Slow upload speed for VMWare virtual machines working via pfSense
Solution 1:
I want to absolutely confirm the same scenario. Running pfSense on VMware where the upload bandwidth would be painfully slow while download was just fine. For us, it was ONLY if the pfSense VM and the guest VMs were on the same host. When the pfSense VM and host VM were on a different host the problem went away. When disabling the offloads on the pfsense VMs (check the boxes ON) it instantly fixed the problems. I am not sure if it's only the VMXNET 3 NICs but that is how the pfSense VMs are also configured. I hope this helps others as this is not documented anywhere. I will try to get pfSense to update the VMware configuration page on their site.
Solution 2:
I have solved the issue by disabling "Hardware Large Receive Offloading" in pfSense settings (System / Advanced / Networking | Network Interfaces)
There is a checkbox "Disable hardware large receive offload" and I have turned it to "Checked" (ON).
The description says the following on this option:
Checking this option will disable hardware large receive offloading (LRO). This offloading is broken in some hardware drivers, and may impact performance with some specific NICs. This will take effect after a machine reboot or re-configure of each interface.
Other options are unchecked. So now the options in the "Network Interfaces" are the following:
[ ] Disable hardware checksum offload
[ ] Disable hardware TCP segmentation offload
[✓] Disable hardware large receive offload
According to HP documentation, the network adapters on Gen8/Gen9 (model 331 based on the Broadcom BCM5719 chipset) support standard TCP/IP offloading techniques including: - TCP/IP, UDP checksum offload (TCO) (moves the TCP and IP checksum offloading from the CPU to the network adapter). - Large send offload (LSO) or TCP segmentation offload (TSO) (allows the TCP segmentation to be handled by the adapter rather than the CPU).
That's what pfSense writes about these features:
The settings for Hardware TCP Segmentation Offload (TSO) and Hardware Large Receive Offload (LRO) under System > Advanced on the Networking tab default to checked (disabled) for good reason. Nearly all hardware/drivers have issues with these settings, and they can lead to throughput issues. Ensure the options are checked. Sometimes disabling via sysctl is also necessary.
In fact there were not hardware/drivers have issues, but a misconfiguration. LRO and TSO should never be enabled on a router. Only if pfSense is configured as an end-point (e.g. a DNS server), these options may be enabled.

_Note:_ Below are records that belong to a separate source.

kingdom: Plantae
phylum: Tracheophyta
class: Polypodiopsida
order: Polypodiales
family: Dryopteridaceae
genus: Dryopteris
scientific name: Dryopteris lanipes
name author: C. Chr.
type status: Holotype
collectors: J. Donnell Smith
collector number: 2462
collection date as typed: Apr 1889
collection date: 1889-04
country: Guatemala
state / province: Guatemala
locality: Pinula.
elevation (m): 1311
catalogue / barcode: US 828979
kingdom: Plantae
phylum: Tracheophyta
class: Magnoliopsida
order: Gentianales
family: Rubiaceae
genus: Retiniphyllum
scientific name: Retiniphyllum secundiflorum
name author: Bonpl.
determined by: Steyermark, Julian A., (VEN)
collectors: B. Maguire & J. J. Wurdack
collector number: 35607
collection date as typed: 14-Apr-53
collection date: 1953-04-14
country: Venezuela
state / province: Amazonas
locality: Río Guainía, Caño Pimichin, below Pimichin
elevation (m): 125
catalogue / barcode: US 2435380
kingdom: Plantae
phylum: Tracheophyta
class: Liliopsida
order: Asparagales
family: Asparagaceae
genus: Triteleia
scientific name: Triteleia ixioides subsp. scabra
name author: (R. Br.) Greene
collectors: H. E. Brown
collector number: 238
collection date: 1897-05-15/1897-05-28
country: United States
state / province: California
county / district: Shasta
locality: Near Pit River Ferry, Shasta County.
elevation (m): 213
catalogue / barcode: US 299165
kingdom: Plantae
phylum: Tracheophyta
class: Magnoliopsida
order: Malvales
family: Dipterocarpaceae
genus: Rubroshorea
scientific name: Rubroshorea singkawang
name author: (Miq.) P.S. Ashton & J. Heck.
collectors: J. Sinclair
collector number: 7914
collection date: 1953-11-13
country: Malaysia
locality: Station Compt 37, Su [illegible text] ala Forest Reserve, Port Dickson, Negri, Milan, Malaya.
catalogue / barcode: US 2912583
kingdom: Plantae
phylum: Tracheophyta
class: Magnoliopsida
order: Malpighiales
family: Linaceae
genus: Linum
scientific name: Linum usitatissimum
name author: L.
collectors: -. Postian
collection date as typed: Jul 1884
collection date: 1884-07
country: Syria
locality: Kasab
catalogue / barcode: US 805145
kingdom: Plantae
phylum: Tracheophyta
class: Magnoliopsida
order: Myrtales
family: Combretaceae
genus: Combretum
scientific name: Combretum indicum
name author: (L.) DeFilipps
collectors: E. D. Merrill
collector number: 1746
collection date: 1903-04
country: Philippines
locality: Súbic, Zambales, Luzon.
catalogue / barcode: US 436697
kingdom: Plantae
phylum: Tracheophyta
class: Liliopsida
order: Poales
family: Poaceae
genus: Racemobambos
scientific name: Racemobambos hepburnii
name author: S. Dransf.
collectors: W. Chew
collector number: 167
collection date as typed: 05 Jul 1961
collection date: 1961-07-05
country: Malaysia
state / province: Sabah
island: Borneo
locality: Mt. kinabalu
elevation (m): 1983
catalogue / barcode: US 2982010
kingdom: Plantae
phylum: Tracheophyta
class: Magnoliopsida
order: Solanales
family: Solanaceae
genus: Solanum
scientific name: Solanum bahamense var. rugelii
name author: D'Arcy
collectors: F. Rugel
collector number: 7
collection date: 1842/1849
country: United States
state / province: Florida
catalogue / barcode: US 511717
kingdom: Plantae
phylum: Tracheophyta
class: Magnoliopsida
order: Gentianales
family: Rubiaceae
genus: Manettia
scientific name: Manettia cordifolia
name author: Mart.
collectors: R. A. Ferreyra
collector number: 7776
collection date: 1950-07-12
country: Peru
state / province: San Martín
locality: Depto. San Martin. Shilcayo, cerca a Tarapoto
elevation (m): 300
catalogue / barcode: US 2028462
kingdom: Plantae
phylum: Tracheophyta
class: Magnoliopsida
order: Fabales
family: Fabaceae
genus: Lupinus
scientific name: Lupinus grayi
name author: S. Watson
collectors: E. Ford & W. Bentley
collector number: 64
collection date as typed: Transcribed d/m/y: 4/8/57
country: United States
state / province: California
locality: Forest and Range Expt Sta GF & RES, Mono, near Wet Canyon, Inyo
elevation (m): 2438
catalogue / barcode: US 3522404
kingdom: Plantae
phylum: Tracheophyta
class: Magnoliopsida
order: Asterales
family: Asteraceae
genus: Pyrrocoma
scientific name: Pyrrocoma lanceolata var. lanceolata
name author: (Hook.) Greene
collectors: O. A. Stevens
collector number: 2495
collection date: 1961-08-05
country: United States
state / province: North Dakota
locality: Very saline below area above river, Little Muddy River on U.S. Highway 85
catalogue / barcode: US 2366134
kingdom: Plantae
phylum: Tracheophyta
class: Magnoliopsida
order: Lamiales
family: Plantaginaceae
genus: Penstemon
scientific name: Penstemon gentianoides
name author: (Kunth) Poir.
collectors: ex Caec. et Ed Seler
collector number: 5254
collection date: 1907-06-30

Let me quote from the FreeBSD bugtracking entry:
From my testing this is not a bug and everything is working as designed. I am seeing a large decrease in performance when LRO is turned on and using pfSense as a gateway. This is due to the originating packets having the IP DF (don’t fragment) flag set which then gets combined into larger packets via LRO. When this (larger) packet needs to be fragmented to match the other NIC the FreeBSD kernel sees the DF flag, drops the packet, and then sends back an ICMP “unreachable - need to frag” message to the sender. The reason it works at all is due to other traffic which disallows the LRO to occur and some packets get forwarded. One test I did was turning LRO on and using scp to put a file onto the pfSense appliance which resulted in good performance (not seeing the same drop in performance). I would be interested if you 1) see good performance with LRO turned on and scp a large file to the appliance and 2) see ICMP "need to frag" with LRO turned on and scp to a machine on the remote side. Since the pfSense appliance is being used as a gateway you should leave LRO turned off.